Houston ISD trustees to talk superintendent, partnerships, busing this week
Houston ISD trustees are scheduled to meet Tuesday and Wednesday to discuss some of the district’s most pressing issues, including its superintendent search, plans for chronically low-performing schools and improving transportation following a chaotic start to the school year.
Trustees have scheduled workshops and special meetings this week to continue conversations ahead of expected actions in the coming months on several topics. The talks are among the school board’s most substantive since five trustees covertly maneuvered to oust Interim Superintendent Grenita Lathan, drawing criticism from many community members and the four other board members.
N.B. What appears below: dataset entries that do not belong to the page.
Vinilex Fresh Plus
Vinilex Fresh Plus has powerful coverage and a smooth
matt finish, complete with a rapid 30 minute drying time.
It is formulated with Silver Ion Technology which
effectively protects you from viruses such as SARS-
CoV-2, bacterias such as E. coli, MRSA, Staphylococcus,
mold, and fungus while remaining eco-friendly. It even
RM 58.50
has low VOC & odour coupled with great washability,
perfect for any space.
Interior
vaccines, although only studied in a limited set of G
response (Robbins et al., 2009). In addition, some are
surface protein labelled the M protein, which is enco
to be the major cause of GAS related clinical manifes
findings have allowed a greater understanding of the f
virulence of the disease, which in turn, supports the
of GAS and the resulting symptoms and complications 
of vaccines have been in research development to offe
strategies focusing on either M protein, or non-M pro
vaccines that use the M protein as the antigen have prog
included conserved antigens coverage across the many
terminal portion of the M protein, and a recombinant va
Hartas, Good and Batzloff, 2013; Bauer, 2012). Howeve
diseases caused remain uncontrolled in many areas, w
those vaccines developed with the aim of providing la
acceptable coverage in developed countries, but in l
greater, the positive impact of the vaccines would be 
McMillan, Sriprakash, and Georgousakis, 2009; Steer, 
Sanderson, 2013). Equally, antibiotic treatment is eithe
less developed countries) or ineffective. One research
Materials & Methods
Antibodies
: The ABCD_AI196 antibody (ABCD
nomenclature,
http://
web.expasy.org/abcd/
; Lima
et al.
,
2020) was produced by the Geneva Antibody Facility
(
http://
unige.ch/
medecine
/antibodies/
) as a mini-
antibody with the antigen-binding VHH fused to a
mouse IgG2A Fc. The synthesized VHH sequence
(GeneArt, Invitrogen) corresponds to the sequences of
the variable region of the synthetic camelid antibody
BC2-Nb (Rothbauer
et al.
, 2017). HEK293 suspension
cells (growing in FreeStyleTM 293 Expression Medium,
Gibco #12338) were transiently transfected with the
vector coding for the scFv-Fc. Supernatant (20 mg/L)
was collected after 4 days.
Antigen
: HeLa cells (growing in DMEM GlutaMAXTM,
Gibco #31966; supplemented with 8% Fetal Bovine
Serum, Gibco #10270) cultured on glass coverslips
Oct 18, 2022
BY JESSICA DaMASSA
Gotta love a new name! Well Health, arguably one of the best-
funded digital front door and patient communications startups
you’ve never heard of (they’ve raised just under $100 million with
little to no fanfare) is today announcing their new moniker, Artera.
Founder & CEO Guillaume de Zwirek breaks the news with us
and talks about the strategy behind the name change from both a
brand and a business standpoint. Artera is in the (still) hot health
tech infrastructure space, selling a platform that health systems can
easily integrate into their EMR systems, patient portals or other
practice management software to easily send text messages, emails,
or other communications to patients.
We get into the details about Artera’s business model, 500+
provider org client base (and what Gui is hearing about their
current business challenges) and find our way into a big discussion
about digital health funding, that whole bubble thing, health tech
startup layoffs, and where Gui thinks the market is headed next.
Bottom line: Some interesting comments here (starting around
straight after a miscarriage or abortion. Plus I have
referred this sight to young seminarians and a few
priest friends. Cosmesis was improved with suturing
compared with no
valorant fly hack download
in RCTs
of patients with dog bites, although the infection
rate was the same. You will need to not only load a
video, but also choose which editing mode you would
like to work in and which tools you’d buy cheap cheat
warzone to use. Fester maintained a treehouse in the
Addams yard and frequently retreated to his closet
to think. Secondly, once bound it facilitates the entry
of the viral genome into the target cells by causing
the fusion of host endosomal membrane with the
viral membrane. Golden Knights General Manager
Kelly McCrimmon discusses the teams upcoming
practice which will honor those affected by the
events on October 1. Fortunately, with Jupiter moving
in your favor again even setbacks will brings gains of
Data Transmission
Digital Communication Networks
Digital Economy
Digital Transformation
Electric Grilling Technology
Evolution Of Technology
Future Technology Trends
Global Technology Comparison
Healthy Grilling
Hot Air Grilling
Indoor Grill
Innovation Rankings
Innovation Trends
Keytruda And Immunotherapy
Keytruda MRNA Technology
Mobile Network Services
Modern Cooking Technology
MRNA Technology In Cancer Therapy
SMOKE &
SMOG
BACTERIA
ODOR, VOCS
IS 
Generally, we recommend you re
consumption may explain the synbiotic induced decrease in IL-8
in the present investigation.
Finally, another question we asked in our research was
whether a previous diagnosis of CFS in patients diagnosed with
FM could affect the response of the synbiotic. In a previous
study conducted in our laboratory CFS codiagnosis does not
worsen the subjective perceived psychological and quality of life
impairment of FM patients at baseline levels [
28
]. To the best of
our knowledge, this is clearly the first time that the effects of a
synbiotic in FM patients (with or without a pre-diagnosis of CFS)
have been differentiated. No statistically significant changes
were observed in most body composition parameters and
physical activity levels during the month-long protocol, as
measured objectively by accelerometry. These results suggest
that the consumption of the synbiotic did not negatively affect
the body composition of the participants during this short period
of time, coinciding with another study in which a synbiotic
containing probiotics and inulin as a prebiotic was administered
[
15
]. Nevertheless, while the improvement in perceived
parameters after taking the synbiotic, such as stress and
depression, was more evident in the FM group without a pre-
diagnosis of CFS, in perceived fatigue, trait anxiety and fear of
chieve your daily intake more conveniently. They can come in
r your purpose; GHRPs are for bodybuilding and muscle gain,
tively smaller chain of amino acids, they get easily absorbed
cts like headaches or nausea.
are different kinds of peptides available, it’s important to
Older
HISD trustees subsequently issued a joint public apology, pledged to work more cohesively and reversed the vote to replace Lathan.
The conversations have been split into three sessions:
Tuesday, 3 p.m.
A workshop agenda includes discussion about the district’s transportation efforts, which have been roundly panned following the botched rollout of a new busing system.
Headed into 2018-19, HISD reworked its routing maps and instituted a new “hub” method of picking up and dropping off magnet students, aiming to reduce time spent on buses. However, several technical glitches and poor planning led to widespread issues, causing thousands of students to miss class time and arrive home late. HISD replaced its general manager of transportation and Chief Operating Officer Brian Busby, the top administrator responsible for overseeing transportation, pledged changes in late September.
Some trustees who voted to oust Lathan publicly have expressed frustration with her administration’s handling of the busing woes. Board members have not taken any actions to directly address transportation, which generally falls under the administration’s purview.
Trustees also are expected to address ongoing strategies for college and career readiness in HISD.
Tuesday, 5 p.m.
With Texas Education Agency Deputy Commissioner of Governance AJ Crabill expected to be in attendance, trustees are scheduled to discuss options for addressing long-struggling campuses, including potentially surrendering control over four schools in danger of triggering major state sanctions.
HISD administrators and trustees are expected to ramp up talks in the coming weeks about whether to employ private partnerships at the four low-performing schools, all of which must meet state standard this year to avoid forced campus closures or a state takeover of the district’s locally elected school board. Trustees have until early February to finalize plans and submit them to the TEA. To date, trustees have had relatively few public conversations about potential partnerships, and no organizations have come forward to announce interest in running campuses.
Crabill has been among the TEA’s most visible high-ranking staffers in Houston the past several months, monitoring HISD’s governance and its deliberations about private partnerships. HISD trustees also are expected to discuss Lonestar Governance, the state’s framework for school board operations, with Crabill. Some trustees vocally have opposed Lonestar Governance as an improper state intrusion on local control, while a TEA-appointed conservator routinely has criticized HISD trustees for poor governance practices.
Trustees also are slated to discuss hiring an executive coach for the school board, a proposal they agreed to in principle following the effort to remove Lathan.
Wednesday, 5 p.m.
Representatives from HISD’s superintendent search firm, Hazard, Young & Associates, are expected to join trustees to discuss the district’s still-young effort to find a permanent leader. Former HISD superintendent Richard Carranza abruptly left the district in March to become chancellor of New York City public schools.
Trustees delayed starting a superintendent search until after mid-August, when the district learned that it would not be subject to a potential state takeover of the school board. Trustee Wanda Adams subsequently moved to give a one-year contract to Lathan, who has been interim superintendent since Carranza’s departure, but board members did not vote on the proposal. Five trustees in mid-October voted to replace Lathan with former HISD superintendent Abelardo Saavedra, but Saavedra backed out two days later and board members reinstated Lathan.
Hazard, Young & Associates conducted the search in 2016 that landed Carranza, meeting with about 800 people and conducting about 2,450 surveys to create a profile of the district’s desired leader. The company has not publicly announced parameters of its new search. HISD trustees voted in September to retain Hazard, Young & Associates, later agreeing to set an April 2019 deadline for the search.